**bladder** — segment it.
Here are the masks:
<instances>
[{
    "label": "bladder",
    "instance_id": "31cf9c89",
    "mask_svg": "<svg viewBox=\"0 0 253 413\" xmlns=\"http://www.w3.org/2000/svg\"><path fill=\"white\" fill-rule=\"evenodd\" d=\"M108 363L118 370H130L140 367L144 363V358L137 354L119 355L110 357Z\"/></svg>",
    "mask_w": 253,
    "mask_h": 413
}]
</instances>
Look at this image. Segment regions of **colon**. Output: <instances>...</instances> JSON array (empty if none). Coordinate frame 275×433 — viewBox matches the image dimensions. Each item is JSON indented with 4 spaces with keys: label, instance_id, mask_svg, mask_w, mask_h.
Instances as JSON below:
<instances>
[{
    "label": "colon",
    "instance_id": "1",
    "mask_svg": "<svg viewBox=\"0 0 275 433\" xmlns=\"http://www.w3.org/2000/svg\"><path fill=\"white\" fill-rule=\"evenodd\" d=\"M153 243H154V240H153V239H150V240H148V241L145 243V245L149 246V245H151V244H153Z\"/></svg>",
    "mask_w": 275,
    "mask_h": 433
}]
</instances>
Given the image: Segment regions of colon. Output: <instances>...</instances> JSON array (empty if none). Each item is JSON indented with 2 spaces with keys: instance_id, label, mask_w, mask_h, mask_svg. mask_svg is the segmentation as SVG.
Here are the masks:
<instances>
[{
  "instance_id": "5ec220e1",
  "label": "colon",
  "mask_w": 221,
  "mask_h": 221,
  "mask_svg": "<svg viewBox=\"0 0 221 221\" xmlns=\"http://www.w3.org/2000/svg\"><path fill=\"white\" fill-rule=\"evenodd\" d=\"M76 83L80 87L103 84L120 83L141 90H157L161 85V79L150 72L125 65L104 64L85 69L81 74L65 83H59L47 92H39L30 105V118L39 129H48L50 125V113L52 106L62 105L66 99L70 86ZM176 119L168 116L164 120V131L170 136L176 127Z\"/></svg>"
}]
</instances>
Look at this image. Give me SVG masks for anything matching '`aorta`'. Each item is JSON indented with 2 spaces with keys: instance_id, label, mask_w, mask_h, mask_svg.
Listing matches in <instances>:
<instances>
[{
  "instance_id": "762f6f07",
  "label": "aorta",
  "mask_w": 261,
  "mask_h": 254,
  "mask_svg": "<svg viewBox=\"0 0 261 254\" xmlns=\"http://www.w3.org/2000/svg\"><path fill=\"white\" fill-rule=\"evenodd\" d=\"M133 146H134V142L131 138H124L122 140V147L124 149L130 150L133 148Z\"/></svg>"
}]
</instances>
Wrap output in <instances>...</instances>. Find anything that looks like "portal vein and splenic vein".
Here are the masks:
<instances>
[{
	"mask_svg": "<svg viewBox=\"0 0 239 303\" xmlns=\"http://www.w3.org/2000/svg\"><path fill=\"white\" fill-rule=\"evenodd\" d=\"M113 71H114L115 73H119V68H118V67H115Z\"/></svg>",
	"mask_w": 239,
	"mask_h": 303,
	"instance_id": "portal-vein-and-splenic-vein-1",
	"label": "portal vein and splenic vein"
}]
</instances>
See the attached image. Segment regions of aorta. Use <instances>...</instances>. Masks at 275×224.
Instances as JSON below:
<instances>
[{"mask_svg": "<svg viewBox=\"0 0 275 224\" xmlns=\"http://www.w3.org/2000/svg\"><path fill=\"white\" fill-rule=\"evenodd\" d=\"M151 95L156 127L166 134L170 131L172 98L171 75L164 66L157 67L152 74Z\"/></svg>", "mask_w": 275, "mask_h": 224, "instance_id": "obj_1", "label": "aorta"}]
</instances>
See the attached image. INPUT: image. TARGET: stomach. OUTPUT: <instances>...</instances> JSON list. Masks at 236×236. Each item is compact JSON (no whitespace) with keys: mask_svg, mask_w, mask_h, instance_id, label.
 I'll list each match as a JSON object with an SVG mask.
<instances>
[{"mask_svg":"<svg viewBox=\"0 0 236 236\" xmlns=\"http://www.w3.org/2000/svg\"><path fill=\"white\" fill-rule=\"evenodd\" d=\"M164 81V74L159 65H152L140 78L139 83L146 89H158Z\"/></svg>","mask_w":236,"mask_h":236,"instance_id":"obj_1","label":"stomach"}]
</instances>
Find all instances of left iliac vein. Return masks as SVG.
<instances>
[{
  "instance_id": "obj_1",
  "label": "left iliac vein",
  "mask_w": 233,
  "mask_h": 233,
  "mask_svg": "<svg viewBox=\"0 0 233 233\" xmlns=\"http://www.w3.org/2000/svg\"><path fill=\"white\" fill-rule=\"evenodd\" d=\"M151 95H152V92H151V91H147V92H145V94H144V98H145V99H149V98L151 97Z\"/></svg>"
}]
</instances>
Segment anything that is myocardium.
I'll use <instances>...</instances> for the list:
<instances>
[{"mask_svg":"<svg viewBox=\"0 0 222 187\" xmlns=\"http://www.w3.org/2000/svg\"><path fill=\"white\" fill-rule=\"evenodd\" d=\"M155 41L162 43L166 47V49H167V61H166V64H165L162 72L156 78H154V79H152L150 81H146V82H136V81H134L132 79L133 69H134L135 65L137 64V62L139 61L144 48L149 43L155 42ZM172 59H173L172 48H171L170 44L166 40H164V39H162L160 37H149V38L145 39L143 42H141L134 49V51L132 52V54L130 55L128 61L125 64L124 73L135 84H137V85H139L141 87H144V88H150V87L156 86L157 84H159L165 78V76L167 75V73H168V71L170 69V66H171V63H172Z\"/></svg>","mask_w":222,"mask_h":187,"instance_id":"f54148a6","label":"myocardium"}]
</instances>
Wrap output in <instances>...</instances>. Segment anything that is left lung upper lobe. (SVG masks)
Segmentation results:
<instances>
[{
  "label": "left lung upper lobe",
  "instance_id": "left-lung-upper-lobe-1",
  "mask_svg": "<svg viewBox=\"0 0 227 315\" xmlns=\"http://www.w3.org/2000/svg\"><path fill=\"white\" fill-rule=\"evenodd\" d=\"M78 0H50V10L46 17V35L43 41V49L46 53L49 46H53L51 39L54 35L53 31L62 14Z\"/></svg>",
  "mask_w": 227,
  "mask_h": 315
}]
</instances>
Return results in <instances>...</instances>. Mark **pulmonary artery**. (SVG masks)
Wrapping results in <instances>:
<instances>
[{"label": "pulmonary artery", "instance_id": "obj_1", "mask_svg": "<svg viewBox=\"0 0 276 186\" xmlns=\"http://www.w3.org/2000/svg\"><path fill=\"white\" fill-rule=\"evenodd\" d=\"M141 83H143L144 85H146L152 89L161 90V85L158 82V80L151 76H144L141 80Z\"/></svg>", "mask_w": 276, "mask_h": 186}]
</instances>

§ **PROBLEM STATEMENT**
Copy all of the data above word for word, from the first line to the last.

§ **RESULT FOR THIS EXERCISE**
**bladder** — segment it.
Here are the masks:
<instances>
[{
    "label": "bladder",
    "instance_id": "31cf9c89",
    "mask_svg": "<svg viewBox=\"0 0 253 413\" xmlns=\"http://www.w3.org/2000/svg\"><path fill=\"white\" fill-rule=\"evenodd\" d=\"M108 363L118 370H130L140 367L144 363V358L137 354L119 355L110 357Z\"/></svg>",
    "mask_w": 253,
    "mask_h": 413
}]
</instances>
Look at this image. Segment regions of **colon**. Output: <instances>...</instances> JSON array (empty if none). Coordinate frame 275×433 — viewBox matches the image dimensions. Each item is JSON indented with 4 spaces with keys: label, instance_id, mask_svg, mask_w, mask_h.
Instances as JSON below:
<instances>
[{
    "label": "colon",
    "instance_id": "1",
    "mask_svg": "<svg viewBox=\"0 0 275 433\" xmlns=\"http://www.w3.org/2000/svg\"><path fill=\"white\" fill-rule=\"evenodd\" d=\"M153 243H154V240H153V239H150V240H148V241L145 243V245L149 246V245H151V244H153Z\"/></svg>",
    "mask_w": 275,
    "mask_h": 433
}]
</instances>
Given the image: Segment regions of colon. Output: <instances>...</instances> JSON array (empty if none). Each item is JSON indented with 2 spaces with keys: instance_id, label, mask_w, mask_h, mask_svg. mask_svg is the segmentation as SVG.
Here are the masks:
<instances>
[{
  "instance_id": "5ec220e1",
  "label": "colon",
  "mask_w": 221,
  "mask_h": 221,
  "mask_svg": "<svg viewBox=\"0 0 221 221\" xmlns=\"http://www.w3.org/2000/svg\"><path fill=\"white\" fill-rule=\"evenodd\" d=\"M76 83L80 87L103 84L120 83L141 90H157L161 85V79L150 72L125 65L104 64L85 69L81 74L65 83H59L47 92H39L30 105V118L39 129H48L50 125V113L52 106L62 105L66 99L70 86ZM176 119L168 116L164 120V131L170 136L176 127Z\"/></svg>"
}]
</instances>
Look at this image. Give me SVG masks for anything matching '`aorta`'. Each item is JSON indented with 2 spaces with keys: instance_id, label, mask_w, mask_h, mask_svg.
Listing matches in <instances>:
<instances>
[{
  "instance_id": "762f6f07",
  "label": "aorta",
  "mask_w": 261,
  "mask_h": 254,
  "mask_svg": "<svg viewBox=\"0 0 261 254\" xmlns=\"http://www.w3.org/2000/svg\"><path fill=\"white\" fill-rule=\"evenodd\" d=\"M133 146H134V142L131 138H124L122 140V147L124 149L130 150L133 148Z\"/></svg>"
}]
</instances>
Wrap output in <instances>...</instances>. Find anything that looks like "portal vein and splenic vein".
Here are the masks:
<instances>
[{
	"mask_svg": "<svg viewBox=\"0 0 239 303\" xmlns=\"http://www.w3.org/2000/svg\"><path fill=\"white\" fill-rule=\"evenodd\" d=\"M113 71H114L115 73H119V68H118V67H115Z\"/></svg>",
	"mask_w": 239,
	"mask_h": 303,
	"instance_id": "portal-vein-and-splenic-vein-1",
	"label": "portal vein and splenic vein"
}]
</instances>
See the attached image. Segment regions of aorta. Use <instances>...</instances>. Masks at 275×224.
Instances as JSON below:
<instances>
[{"mask_svg": "<svg viewBox=\"0 0 275 224\" xmlns=\"http://www.w3.org/2000/svg\"><path fill=\"white\" fill-rule=\"evenodd\" d=\"M151 95L156 127L166 134L170 131L172 98L171 75L164 66L157 67L152 74Z\"/></svg>", "mask_w": 275, "mask_h": 224, "instance_id": "obj_1", "label": "aorta"}]
</instances>
See the attached image. INPUT: image. TARGET: stomach. OUTPUT: <instances>...</instances> JSON list. Masks at 236×236. Each item is compact JSON (no whitespace) with keys: mask_svg, mask_w, mask_h, instance_id, label.
 I'll list each match as a JSON object with an SVG mask.
<instances>
[{"mask_svg":"<svg viewBox=\"0 0 236 236\" xmlns=\"http://www.w3.org/2000/svg\"><path fill=\"white\" fill-rule=\"evenodd\" d=\"M164 81V74L159 65H152L140 78L139 83L146 89H158Z\"/></svg>","mask_w":236,"mask_h":236,"instance_id":"obj_1","label":"stomach"}]
</instances>
Find all instances of left iliac vein. Return masks as SVG.
<instances>
[{
  "instance_id": "obj_1",
  "label": "left iliac vein",
  "mask_w": 233,
  "mask_h": 233,
  "mask_svg": "<svg viewBox=\"0 0 233 233\" xmlns=\"http://www.w3.org/2000/svg\"><path fill=\"white\" fill-rule=\"evenodd\" d=\"M151 95H152V92H151V91H147V92H145V94H144V98H145V99H149V98L151 97Z\"/></svg>"
}]
</instances>
Segment anything that is myocardium.
I'll use <instances>...</instances> for the list:
<instances>
[{"mask_svg":"<svg viewBox=\"0 0 222 187\" xmlns=\"http://www.w3.org/2000/svg\"><path fill=\"white\" fill-rule=\"evenodd\" d=\"M155 41L162 43L166 47V49H167V61H166V64H165L162 72L156 78H154V79H152L150 81H146V82H136V81H134L132 79L133 69H134L135 65L137 64V62L139 61L144 48L149 43L155 42ZM172 59H173L172 48H171L170 44L166 40H164V39H162L160 37H149V38L145 39L143 42H141L134 49V51L132 52V54L130 55L128 61L125 64L124 73L135 84H137V85H139L141 87H144V88H150V87L156 86L157 84H159L165 78V76L167 75V73H168V71L170 69V66H171V63H172Z\"/></svg>","mask_w":222,"mask_h":187,"instance_id":"f54148a6","label":"myocardium"}]
</instances>
Wrap output in <instances>...</instances>. Segment anything that is left lung upper lobe. (SVG masks)
Segmentation results:
<instances>
[{
  "label": "left lung upper lobe",
  "instance_id": "left-lung-upper-lobe-1",
  "mask_svg": "<svg viewBox=\"0 0 227 315\" xmlns=\"http://www.w3.org/2000/svg\"><path fill=\"white\" fill-rule=\"evenodd\" d=\"M78 0H50V10L46 17V35L43 41V49L46 53L49 46H53L51 39L54 35L53 31L62 14Z\"/></svg>",
  "mask_w": 227,
  "mask_h": 315
}]
</instances>
Return results in <instances>...</instances>. Mark **pulmonary artery**. (SVG masks)
Wrapping results in <instances>:
<instances>
[{"label": "pulmonary artery", "instance_id": "obj_1", "mask_svg": "<svg viewBox=\"0 0 276 186\" xmlns=\"http://www.w3.org/2000/svg\"><path fill=\"white\" fill-rule=\"evenodd\" d=\"M141 83H143L144 85H146L152 89L161 90V85L158 82V80L151 76H144L141 80Z\"/></svg>", "mask_w": 276, "mask_h": 186}]
</instances>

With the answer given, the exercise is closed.